# Page text
So again, when you build in China, so you've got to stand back a little and say, look, what is the strategy for a Western hard rock asset? And more importantly, who are the target customers and what support the target customers willing to provide. And as they look to build a supply chain for lithium hydroxide that excludes China, there really are very few palatable options for them. It's incredibly difficult to build in most parts of the world.
As a result, we're very confident James Bay has a future as an integrated asset. We are looking at different locations. We certainly have the ability to build a Bessemer City. We have loads of space. We have all the infrastructure in place at Bessemer City. We are looking potentially to add a second line at Bécancour in Quebec, which is also another option.
And we're also looking at other locations including in Ontario in Canada. So, I think I would sort of say just watch this space over the next 6 to 12 months. It's work that we're very focused on. What is the downstream option? Now, will we bring James Bay on and sell some hard rock into the market? Possibly, probably for a period of time, but it's certainly not the long-term strategy for that asset.
David Deckelbaum
Can we talk a bit about just Nemaska, just first on Whabouchi, you've laid out the timeline and then developing the Nemaska and Bécancour. How did you all get your arms around sort of your first spodumene to hydroxide conversion facility? You obviously have vast experience in conversion, but it's a different process obviously. So, how did you get your arms around that technical challenge?
And I suppose, I guess I'm just curious from that perspective. Is it inclusion of third-party science if it's reliance on your flow sheet in Bessemer City and your own internal capabilities or I guess it's also how do we assess the risk of like efficiency in an area of higher cost?

Some records
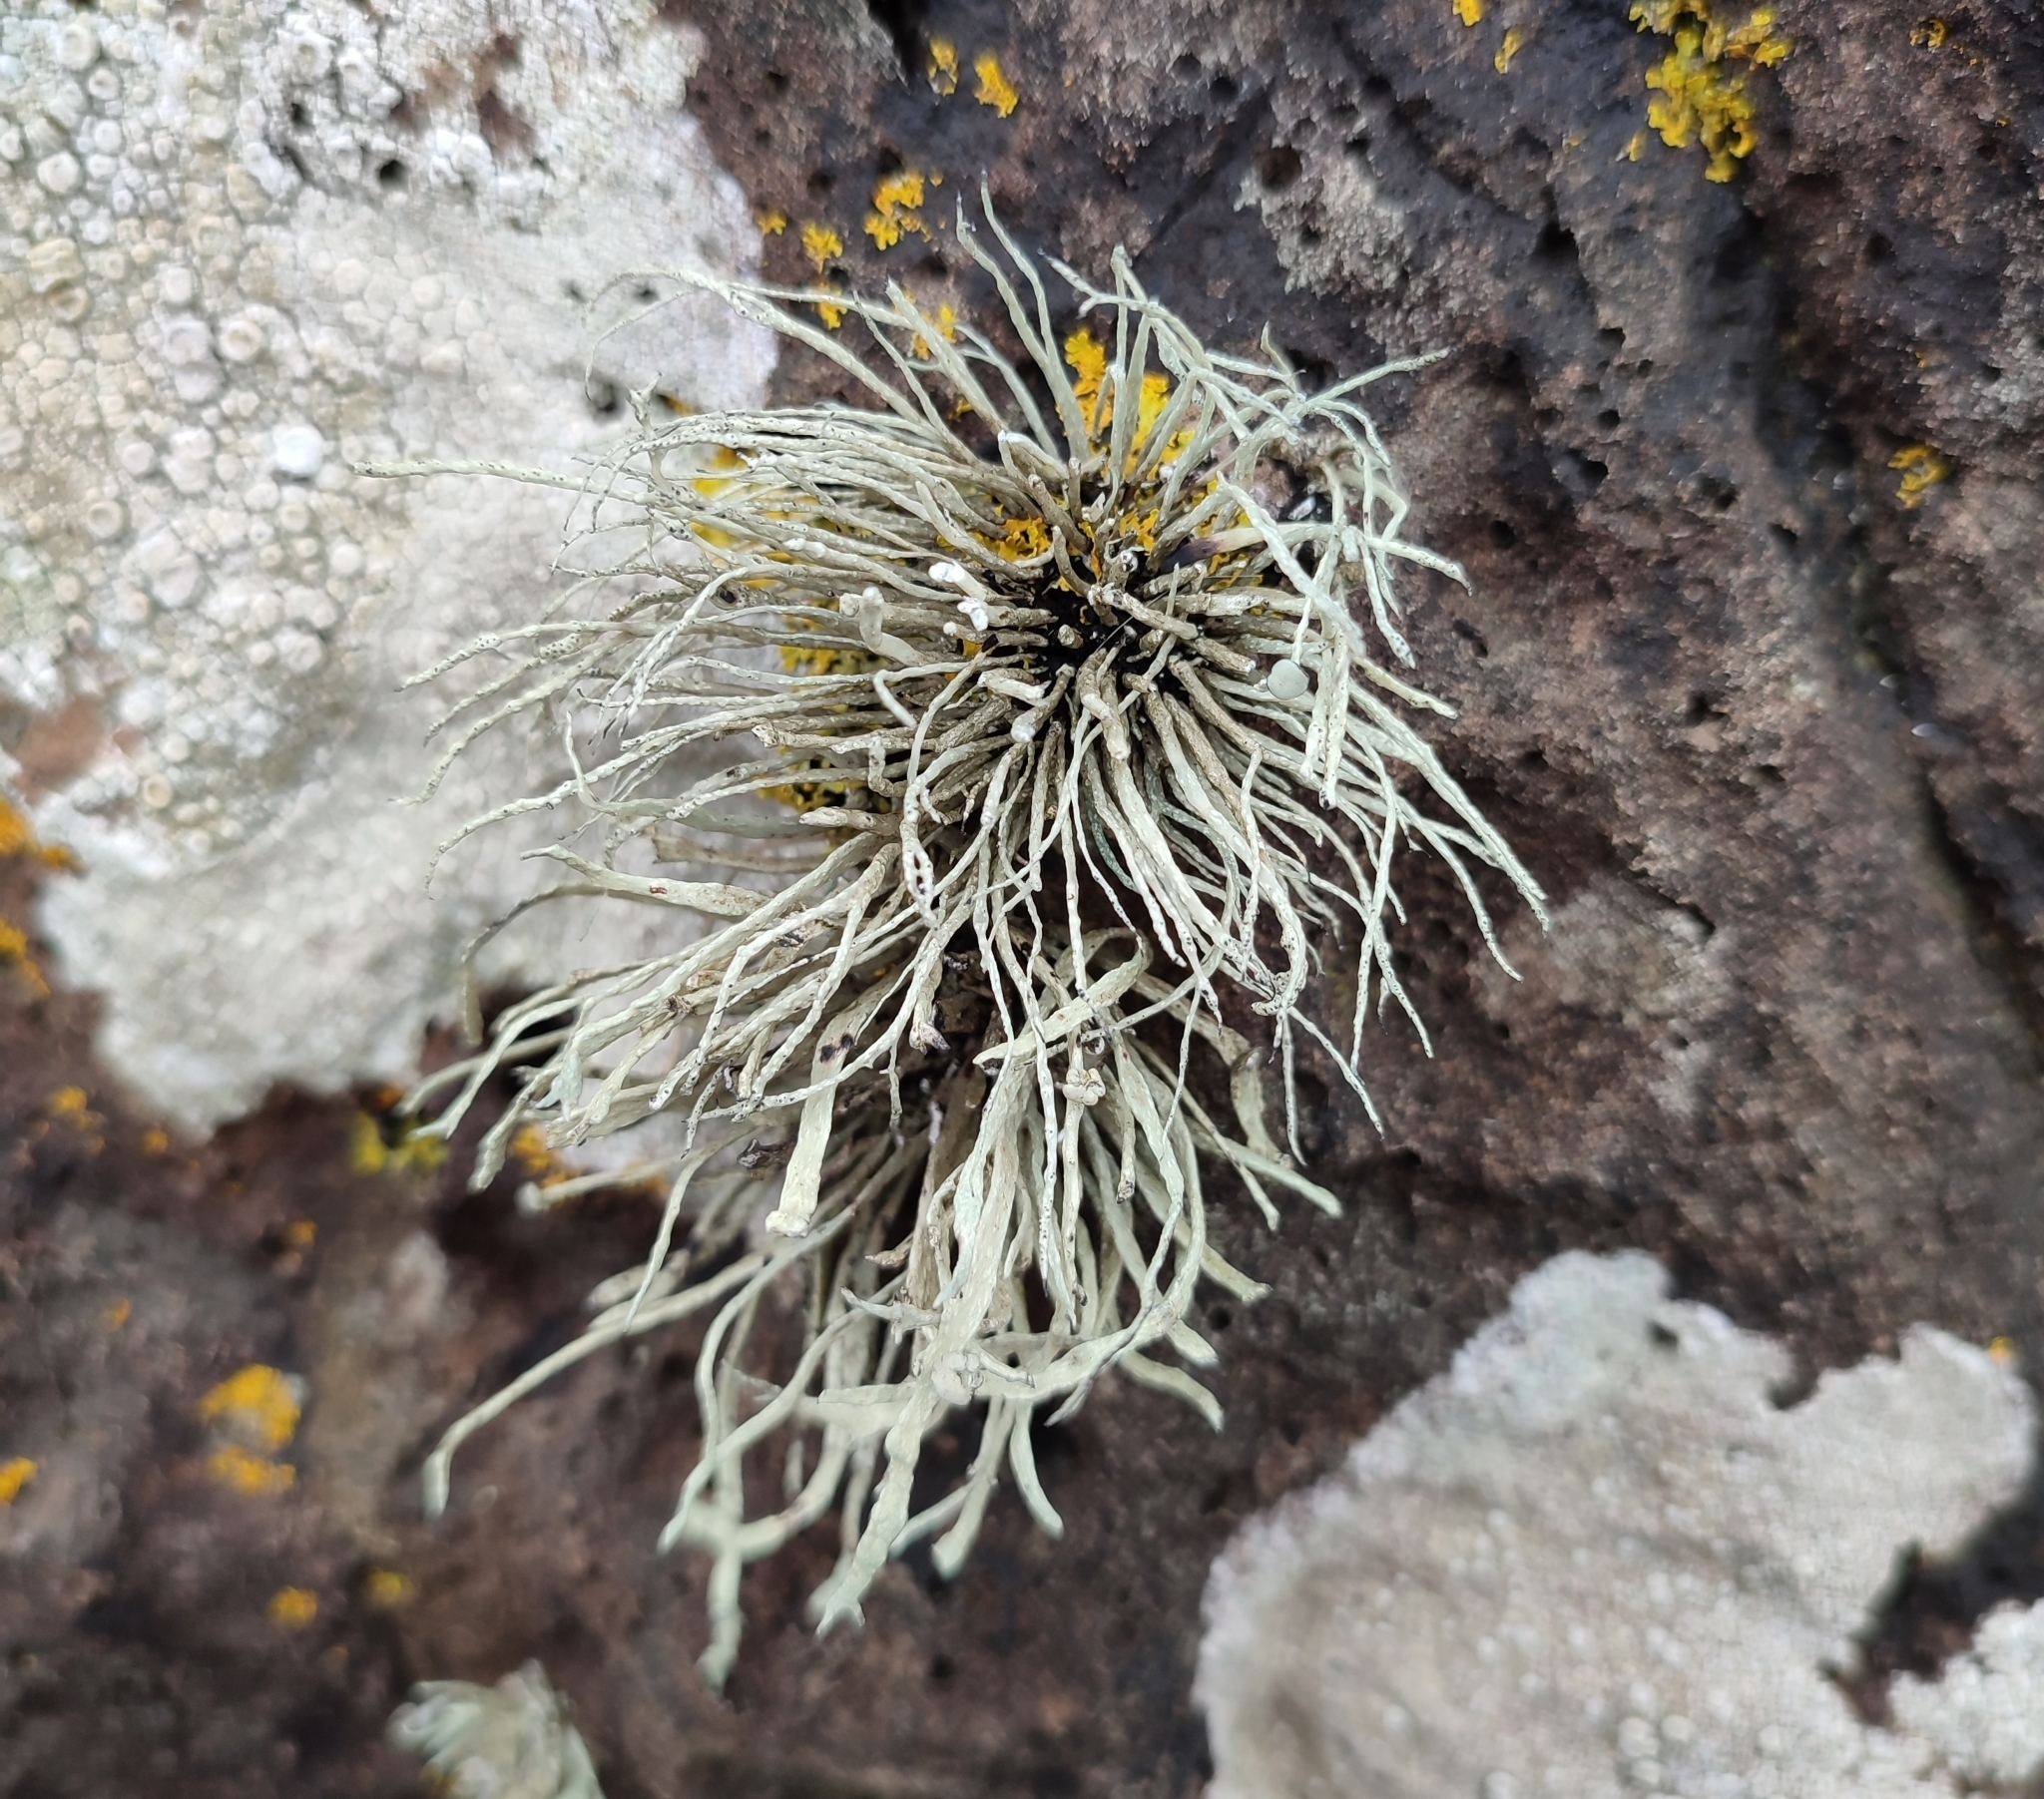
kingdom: Fungi
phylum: Ascomycota
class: Lecanoromycetes
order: Lecanorales
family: Ramalinaceae
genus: Ramalina
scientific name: Ramalina cuspidata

# To-do list
(A) In the lithium transcript, which locations does the speaker name as options for a downstream build for James Bay?
(B) Rewrite the lithium transcript from "And I suppose, I" to "of higher cost?", replacing "flow sheet" with "process design".
(C) Continue the lithium transcript from where it stops.
Nothing in the listing matters for this work.

# The answers
(A) Bessemer City; a second line at Bécancour in Quebec; other locations including in Ontario in Canada

(B)
And I suppose, I guess I'm just curious from that perspective. Is it inclusion of third-party science if it's reliance on your process design in Bessemer City and your own internal capabilities or I guess it's also how do we assess the risk of like efficiency in an area of higher cost?

(C)
Paul Graves
Well, I mean, first thing I would say is the predecessor companies of Arcadium actually produced lithium hydroxide from hard rock in the past at Bessemer City, I mean, a few decades ago. And so, we still have, bizarrely, we still have actually a lot of technical know-how, a lot of very few people still, although we do have a few people still date from that time. But we do still have a lot of know-how flowing around in the organization.
But I'd also say, I think sometimes people overcomplicate and people exaggerate the challenges of building a hydroxide spodumene to hydroxide plant. There's no doubt there's been some high profile. I'm going to say failures. It's maybe a harsh word, but they've certainly not come online and delivered as rapidly as they would have done. But I think our understanding of those projects is that the issues to them are unique to those particular assets.
People forget that China's built multiple of these assets, multiple of these plants, the know-how is there. It is not that complicated. I will say the back end of the process is not that different to what we do today when you think once you've got the hydroxide and now it's about creating the battery-grade version of purifying and creating a version that's capable of being qualified and produced consistently, that's really no different to what we do today.
So, I don't think we're complacent. I hope we're not complacent, but we're quietly confident that we have the know-how and the capability to bring that plant online. And, look, there is external support. There are plenty of vendors out there, plenty of people out there, engineering companies that are bringing their own insights into that process as well.
David Deckelbaum
I'm curious just given especially now the pro forma as Arcadium. Livent, I don't know if you would characterize it as betting on hydroxide, right. But it certainly positions strategically to be hydroxide converter. And in one point was long conversion capacity. Is there like an ideal strategy that you think about in terms of hydroxide versus carbonate for Arcadium in the future and that balance of upstream versus midstream?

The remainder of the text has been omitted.